### Passage to read
▶
93 Misc.2d 941 (1978)

Michael G. Gilman, on Behalf of Himself and All Other Persons Similarly Situated, Plaintiff, v. Merrill Lynch, Pierce, Fenner & Smith, Inc., Defendant.

Supreme Court, Special Term, New York County.

April 5, 1978

Attorney(s) appearing for the Case

Pomerantz, Levy, Haudek & Block (Abraham L. Pomerantz, Stanley M. Grossman and Stephen P. Hoffman of counsel), for plaintiff. Brown, Wood, Ivey, Mitchell & Petty (Richard C. Casey and Joseph G. Reimer, III, of counsel), for defendant.


Plaintiff moves pursuant to CPLR 902 for an order permitting maintenance of this suit as a class action. The complaint alleges that the defendant, a stockbroker, violated and continues to violate a fiduciary duty owed to its customers by withholding funds due them for a period of 24 hours or more, thus permitting it to use such funds for a day or more for its own profit. This was and is accomplished by drawing checks for sums due to its New York customers on its account at the Bank of America in San Francisco. Inasmuch as checks drawn here on California banks take at least 24 hours longer to clear through the Federal Reserve System than do checks drawn upon banks located within New York, defendant obtained for itself, at least one, and sometimes two, additional days' interest on the moneys so paid out. The total of the "float" on these funds is estimated at about $2,000,000 for 1977. The complaint seeks to enjoin the defendant from continuing its practice and to recover defendant's profits resulting therefrom and disbursal thereof to members of the class. Plaintiff asserts that the large number of customers who have been affected, the minimal injury to each in the form of lost interest, and the very substantial damage to all makes class certification appropriate.
◀
List every attorney the court opinion above names as "of counsel," for either party.

### Stored data
▶
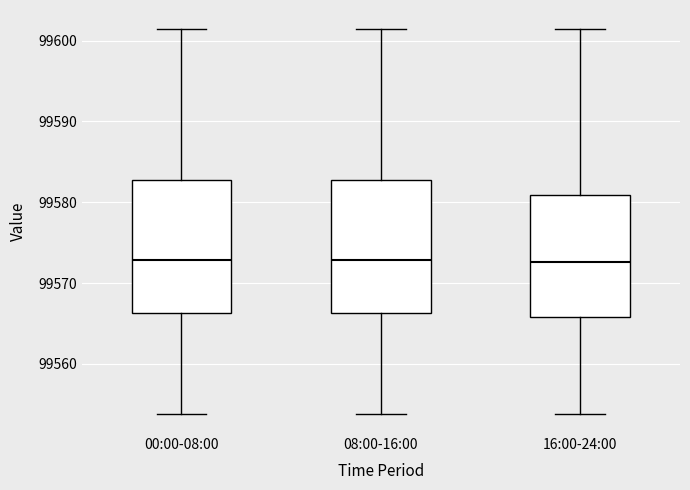

Where is the upper edge of the box for 08:00-16:00 on the y-axis? The values are not printed on the chart, so give them approximately, as read against the axis.

99583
◀
### Task result
Abraham L. Pomerantz, Stanley M. Grossman, Stephen P. Hoffman, Richard C. Casey, Joseph G. Reimer, III